| Assignment |
Once you reach the line that holds "Table 3: Matrix of criteria importance." in the listing below, output it and every line after it through the line that holds "Figure 2. Depletion", word for word.

----------------

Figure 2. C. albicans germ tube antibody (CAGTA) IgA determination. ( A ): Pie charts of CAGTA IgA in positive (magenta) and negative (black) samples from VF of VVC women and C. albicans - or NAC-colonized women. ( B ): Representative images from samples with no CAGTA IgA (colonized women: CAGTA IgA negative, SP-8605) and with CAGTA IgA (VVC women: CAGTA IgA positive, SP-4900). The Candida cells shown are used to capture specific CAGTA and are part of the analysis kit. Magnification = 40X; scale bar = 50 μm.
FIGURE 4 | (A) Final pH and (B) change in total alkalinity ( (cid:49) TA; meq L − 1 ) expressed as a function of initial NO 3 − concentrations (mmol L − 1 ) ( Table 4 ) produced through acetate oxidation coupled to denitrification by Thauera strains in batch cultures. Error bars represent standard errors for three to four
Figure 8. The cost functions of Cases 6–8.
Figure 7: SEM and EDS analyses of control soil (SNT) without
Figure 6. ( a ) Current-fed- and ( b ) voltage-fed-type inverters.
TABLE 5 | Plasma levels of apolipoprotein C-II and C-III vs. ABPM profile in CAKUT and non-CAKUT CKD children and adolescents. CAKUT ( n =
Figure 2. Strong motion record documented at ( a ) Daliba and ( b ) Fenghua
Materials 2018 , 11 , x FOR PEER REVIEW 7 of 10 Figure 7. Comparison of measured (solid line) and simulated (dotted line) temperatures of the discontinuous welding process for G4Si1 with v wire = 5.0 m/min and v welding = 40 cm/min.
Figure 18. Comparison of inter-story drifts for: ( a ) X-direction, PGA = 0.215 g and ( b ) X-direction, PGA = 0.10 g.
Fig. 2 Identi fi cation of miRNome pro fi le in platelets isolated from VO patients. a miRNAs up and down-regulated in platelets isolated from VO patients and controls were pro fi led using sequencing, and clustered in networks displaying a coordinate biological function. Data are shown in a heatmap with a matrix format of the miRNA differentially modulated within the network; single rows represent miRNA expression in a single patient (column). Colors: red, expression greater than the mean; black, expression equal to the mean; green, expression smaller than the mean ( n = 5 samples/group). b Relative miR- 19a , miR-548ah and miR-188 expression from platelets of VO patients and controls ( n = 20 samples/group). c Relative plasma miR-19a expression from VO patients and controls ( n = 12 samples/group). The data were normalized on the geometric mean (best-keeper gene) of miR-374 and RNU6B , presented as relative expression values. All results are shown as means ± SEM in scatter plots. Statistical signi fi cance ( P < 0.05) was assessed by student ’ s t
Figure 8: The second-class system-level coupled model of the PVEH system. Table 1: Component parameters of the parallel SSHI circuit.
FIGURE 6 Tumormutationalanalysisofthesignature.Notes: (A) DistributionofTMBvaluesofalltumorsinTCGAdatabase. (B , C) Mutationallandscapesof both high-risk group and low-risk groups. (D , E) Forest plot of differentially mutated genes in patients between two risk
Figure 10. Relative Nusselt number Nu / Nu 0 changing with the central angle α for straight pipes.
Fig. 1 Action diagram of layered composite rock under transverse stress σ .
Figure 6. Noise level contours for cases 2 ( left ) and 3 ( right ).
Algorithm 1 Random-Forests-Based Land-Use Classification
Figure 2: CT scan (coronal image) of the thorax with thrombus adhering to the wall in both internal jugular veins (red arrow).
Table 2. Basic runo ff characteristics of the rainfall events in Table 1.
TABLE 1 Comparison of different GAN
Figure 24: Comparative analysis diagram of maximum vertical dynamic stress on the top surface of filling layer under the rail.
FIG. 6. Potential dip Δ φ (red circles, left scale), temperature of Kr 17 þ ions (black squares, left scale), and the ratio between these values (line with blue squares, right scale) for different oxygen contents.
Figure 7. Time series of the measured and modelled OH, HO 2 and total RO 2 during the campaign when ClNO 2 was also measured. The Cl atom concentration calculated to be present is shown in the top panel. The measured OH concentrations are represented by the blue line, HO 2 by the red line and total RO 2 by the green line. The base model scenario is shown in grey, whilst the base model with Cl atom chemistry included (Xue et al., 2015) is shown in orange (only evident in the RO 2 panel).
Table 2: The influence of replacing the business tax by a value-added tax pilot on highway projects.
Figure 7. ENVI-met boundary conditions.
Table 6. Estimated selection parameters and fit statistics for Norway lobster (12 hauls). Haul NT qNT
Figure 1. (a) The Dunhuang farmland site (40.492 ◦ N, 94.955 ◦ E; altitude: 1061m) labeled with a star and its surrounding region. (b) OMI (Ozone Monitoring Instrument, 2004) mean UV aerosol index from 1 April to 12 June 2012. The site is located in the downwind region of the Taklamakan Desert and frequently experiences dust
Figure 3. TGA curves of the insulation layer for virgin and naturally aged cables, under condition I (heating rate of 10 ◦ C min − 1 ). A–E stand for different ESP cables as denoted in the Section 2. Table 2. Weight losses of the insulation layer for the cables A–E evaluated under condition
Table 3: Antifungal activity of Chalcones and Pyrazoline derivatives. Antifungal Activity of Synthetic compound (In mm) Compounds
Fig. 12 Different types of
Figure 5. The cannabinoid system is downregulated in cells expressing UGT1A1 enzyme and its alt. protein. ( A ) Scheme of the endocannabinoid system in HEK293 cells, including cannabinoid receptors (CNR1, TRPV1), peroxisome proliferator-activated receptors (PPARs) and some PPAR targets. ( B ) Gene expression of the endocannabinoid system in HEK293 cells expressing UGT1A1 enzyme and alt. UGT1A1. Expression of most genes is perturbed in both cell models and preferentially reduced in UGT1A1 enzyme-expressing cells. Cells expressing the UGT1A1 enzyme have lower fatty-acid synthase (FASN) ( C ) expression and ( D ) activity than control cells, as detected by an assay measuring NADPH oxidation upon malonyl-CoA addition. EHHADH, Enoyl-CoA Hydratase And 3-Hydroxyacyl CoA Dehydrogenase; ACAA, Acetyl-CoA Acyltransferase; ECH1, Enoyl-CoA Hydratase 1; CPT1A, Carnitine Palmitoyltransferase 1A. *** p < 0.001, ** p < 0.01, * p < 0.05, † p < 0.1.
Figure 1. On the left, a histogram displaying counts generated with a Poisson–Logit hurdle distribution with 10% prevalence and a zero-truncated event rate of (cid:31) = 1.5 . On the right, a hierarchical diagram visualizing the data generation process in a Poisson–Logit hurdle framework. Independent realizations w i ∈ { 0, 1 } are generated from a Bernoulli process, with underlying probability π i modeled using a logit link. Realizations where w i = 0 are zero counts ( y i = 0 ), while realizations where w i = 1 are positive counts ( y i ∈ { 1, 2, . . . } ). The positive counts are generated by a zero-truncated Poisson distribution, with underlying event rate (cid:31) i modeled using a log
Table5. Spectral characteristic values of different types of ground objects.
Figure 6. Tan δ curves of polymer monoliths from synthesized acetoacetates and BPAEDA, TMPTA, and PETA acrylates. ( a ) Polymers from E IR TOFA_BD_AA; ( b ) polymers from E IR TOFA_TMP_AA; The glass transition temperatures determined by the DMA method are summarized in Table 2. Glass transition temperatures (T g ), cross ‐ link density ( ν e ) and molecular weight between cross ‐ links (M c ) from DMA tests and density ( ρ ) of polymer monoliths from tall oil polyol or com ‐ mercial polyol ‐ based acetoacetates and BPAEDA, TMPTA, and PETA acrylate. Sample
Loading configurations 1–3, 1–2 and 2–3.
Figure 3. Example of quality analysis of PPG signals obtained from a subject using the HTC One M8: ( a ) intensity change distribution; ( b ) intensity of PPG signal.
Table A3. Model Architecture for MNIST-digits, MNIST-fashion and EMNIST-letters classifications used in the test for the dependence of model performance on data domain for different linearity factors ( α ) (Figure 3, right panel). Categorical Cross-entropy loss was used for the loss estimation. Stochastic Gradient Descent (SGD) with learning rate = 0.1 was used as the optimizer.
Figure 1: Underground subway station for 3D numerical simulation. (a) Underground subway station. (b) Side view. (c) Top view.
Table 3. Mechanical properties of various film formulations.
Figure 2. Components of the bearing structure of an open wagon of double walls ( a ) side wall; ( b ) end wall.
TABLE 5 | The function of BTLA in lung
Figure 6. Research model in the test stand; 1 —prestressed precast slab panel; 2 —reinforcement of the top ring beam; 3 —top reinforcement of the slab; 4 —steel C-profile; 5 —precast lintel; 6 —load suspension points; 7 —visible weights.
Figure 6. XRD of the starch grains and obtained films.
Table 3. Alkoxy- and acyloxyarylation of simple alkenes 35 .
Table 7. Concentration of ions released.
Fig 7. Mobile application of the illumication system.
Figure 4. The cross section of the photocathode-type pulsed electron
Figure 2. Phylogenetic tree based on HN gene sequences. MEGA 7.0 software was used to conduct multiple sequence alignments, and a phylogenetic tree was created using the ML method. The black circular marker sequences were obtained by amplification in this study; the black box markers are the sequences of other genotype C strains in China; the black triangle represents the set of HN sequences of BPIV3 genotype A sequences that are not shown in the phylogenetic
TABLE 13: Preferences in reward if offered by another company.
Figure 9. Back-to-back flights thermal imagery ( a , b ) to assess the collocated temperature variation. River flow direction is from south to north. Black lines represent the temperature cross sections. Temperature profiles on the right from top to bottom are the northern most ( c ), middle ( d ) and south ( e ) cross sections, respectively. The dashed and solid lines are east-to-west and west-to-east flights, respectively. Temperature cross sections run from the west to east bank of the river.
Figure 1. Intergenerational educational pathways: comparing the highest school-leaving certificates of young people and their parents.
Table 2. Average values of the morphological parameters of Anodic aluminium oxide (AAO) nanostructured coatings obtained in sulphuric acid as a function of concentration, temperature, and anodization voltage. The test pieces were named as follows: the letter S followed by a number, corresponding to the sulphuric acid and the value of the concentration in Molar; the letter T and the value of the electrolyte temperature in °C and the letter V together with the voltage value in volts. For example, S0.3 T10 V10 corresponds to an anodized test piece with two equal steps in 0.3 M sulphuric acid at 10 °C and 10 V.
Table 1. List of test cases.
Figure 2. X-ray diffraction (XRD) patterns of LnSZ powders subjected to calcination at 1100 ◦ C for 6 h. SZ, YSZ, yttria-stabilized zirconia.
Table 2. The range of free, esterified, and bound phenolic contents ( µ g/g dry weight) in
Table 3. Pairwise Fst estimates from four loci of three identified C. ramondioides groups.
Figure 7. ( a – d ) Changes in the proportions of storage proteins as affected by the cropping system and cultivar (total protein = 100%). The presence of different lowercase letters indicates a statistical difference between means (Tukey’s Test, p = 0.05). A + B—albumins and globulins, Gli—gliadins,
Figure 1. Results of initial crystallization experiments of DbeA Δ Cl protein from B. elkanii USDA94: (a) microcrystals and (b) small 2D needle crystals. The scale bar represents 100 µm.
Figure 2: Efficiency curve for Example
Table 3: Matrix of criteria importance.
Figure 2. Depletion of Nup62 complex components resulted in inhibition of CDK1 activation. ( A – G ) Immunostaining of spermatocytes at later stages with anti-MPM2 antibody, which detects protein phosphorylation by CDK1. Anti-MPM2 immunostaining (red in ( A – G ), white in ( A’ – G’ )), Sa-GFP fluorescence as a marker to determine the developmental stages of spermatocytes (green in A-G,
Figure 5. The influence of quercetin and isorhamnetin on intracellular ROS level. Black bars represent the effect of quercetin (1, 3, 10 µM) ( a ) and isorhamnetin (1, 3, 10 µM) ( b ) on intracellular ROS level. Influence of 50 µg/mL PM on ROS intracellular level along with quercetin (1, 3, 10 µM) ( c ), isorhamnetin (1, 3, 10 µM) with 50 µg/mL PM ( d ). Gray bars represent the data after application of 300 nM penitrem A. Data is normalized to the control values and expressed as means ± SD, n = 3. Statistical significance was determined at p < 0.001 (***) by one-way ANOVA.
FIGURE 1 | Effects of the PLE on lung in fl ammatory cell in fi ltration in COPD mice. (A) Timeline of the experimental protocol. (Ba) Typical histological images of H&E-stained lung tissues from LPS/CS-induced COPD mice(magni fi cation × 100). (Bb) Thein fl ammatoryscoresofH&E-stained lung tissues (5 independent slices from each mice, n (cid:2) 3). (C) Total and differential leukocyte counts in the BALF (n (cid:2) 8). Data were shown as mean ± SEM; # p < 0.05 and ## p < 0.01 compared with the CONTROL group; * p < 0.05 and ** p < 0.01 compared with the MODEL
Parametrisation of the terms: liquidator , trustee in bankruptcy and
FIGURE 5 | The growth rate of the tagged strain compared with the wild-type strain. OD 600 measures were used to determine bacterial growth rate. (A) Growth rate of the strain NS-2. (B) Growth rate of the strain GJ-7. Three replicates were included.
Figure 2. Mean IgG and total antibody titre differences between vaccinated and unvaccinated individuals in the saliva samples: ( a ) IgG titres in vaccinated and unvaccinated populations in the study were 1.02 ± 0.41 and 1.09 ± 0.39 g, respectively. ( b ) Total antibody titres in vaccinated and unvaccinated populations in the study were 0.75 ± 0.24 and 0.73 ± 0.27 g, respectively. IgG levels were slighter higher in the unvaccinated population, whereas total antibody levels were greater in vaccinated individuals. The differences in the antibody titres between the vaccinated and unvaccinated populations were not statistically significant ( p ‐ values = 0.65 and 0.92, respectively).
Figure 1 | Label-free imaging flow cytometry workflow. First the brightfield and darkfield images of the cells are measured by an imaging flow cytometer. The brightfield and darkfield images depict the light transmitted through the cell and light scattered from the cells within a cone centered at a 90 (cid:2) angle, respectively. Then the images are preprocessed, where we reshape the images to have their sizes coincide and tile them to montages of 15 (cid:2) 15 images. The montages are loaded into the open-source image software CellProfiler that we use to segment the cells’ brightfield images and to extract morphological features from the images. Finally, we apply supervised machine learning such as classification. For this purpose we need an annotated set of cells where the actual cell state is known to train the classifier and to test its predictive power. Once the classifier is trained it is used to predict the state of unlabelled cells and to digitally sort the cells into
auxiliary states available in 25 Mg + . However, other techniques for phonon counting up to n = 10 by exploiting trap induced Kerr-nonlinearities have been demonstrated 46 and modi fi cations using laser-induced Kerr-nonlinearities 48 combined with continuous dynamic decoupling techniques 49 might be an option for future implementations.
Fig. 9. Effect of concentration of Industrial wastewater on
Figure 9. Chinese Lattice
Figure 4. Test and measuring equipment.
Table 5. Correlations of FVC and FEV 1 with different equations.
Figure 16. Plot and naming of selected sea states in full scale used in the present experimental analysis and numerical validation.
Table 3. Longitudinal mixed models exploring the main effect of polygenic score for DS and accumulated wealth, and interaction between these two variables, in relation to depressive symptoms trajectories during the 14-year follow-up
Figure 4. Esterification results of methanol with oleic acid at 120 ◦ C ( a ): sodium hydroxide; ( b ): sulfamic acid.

----------------

| Output below |
Table 3: Matrix of criteria importance.
Figure 2. Depletion of Nup62 complex components resulted in inhibition of CDK1 activation. ( A – G ) Immunostaining of spermatocytes at later stages with anti-MPM2 antibody, which detects protein phosphorylation by CDK1. Anti-MPM2 immunostaining (red in ( A – G ), white in ( A’ – G’ )), Sa-GFP fluorescence as a marker to determine the developmental stages of spermatocytes (green in A-G,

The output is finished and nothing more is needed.